[Dataset records]
+ + + + +

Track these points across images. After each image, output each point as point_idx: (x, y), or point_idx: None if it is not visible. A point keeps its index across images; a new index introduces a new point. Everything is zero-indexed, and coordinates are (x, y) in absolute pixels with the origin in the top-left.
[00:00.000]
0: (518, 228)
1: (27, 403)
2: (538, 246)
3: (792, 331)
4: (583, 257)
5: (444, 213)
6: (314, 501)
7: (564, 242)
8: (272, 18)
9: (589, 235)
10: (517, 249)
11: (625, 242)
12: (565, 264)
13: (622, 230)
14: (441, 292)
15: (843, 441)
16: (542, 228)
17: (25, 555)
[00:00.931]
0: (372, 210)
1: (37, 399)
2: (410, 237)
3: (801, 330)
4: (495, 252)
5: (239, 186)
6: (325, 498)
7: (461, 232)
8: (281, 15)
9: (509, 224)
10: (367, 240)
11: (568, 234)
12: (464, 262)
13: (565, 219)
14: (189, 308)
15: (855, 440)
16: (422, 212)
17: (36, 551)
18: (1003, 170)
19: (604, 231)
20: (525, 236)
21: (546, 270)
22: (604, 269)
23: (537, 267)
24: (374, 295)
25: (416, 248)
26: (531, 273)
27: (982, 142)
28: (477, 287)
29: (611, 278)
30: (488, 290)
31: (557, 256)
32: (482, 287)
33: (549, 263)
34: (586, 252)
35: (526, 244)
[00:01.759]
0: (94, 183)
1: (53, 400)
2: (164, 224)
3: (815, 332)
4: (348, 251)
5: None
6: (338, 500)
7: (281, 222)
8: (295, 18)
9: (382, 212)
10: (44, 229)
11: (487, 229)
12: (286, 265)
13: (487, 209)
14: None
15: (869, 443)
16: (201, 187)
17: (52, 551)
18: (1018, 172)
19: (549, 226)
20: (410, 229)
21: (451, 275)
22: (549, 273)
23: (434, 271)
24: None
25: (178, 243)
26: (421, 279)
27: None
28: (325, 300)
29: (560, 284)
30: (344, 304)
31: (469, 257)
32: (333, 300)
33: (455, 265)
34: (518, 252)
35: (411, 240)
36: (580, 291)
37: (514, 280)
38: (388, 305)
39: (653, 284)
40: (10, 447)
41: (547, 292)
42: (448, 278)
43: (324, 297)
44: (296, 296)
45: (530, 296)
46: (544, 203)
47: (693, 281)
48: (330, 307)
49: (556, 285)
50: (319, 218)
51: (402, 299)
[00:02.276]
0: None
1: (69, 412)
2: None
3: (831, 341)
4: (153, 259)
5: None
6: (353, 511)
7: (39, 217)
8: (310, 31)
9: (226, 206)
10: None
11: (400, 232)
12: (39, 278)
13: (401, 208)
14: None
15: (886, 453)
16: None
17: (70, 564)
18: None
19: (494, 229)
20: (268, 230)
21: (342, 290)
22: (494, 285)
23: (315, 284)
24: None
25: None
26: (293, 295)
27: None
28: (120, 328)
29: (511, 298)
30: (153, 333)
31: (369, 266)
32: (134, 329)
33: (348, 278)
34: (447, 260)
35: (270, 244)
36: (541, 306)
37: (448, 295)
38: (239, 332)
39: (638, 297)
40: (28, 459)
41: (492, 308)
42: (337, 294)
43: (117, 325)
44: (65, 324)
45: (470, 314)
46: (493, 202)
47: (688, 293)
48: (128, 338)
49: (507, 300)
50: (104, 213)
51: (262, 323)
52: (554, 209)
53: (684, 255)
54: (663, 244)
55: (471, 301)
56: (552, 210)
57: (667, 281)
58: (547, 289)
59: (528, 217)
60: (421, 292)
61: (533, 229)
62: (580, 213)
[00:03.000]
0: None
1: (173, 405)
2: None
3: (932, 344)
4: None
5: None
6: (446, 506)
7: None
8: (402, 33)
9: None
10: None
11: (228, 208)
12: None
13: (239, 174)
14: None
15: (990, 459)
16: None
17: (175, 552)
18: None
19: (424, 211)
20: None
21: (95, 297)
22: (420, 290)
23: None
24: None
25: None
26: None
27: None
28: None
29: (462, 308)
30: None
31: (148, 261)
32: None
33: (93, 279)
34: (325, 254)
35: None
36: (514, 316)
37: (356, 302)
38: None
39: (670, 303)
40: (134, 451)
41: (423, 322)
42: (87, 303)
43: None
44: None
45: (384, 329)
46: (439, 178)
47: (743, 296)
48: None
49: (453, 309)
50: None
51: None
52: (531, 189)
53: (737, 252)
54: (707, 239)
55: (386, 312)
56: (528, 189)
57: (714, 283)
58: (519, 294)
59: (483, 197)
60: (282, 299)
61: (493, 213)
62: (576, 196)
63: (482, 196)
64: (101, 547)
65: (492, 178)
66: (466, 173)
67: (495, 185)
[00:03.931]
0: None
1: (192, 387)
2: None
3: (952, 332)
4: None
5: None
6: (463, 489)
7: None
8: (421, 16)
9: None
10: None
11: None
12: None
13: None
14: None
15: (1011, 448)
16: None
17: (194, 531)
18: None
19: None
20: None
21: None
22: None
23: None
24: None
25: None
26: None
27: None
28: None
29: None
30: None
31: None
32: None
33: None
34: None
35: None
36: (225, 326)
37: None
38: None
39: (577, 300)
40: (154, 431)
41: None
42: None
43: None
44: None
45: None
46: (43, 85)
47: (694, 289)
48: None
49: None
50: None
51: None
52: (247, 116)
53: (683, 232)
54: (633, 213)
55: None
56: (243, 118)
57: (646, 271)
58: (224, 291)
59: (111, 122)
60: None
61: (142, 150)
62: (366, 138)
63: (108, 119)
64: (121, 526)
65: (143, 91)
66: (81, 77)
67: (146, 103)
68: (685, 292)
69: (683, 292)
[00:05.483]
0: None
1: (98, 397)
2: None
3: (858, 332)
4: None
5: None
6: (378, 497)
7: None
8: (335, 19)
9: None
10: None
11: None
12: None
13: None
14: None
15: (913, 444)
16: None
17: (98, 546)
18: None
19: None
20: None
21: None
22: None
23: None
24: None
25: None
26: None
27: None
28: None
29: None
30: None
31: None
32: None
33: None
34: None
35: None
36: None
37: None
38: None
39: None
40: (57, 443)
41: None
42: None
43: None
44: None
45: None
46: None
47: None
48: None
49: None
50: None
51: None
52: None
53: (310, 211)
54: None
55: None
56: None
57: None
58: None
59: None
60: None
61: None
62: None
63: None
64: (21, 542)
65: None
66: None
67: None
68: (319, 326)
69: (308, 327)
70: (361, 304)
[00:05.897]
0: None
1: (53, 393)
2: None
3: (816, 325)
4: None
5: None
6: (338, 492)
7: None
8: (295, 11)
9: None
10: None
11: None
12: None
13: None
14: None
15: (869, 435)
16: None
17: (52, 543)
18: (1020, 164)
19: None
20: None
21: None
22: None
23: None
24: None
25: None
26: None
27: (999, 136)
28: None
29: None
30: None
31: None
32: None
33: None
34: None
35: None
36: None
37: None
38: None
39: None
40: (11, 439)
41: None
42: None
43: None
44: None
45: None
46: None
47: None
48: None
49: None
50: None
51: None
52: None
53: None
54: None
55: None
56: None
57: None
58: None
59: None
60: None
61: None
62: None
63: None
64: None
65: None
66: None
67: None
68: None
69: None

+ + + + +

- About this exercise: Starting at the line that has "7: (564, 242)" and ending at the line that has "35: (526, 244)", please write out the lines above exactly, leaving out all others.

- Answer for this exercise:
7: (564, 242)
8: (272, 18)
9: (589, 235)
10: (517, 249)
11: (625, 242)
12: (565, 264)
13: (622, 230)
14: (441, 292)
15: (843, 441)
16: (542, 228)
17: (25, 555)
[00:00.931]
0: (372, 210)
1: (37, 399)
2: (410, 237)
3: (801, 330)
4: (495, 252)
5: (239, 186)
6: (325, 498)
7: (461, 232)
8: (281, 15)
9: (509, 224)
10: (367, 240)
11: (568, 234)
12: (464, 262)
13: (565, 219)
14: (189, 308)
15: (855, 440)
16: (422, 212)
17: (36, 551)
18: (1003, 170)
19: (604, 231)
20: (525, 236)
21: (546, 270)
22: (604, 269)
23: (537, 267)
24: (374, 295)
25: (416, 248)
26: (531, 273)
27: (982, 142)
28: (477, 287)
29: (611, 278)
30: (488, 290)
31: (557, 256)
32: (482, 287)
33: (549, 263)
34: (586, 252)
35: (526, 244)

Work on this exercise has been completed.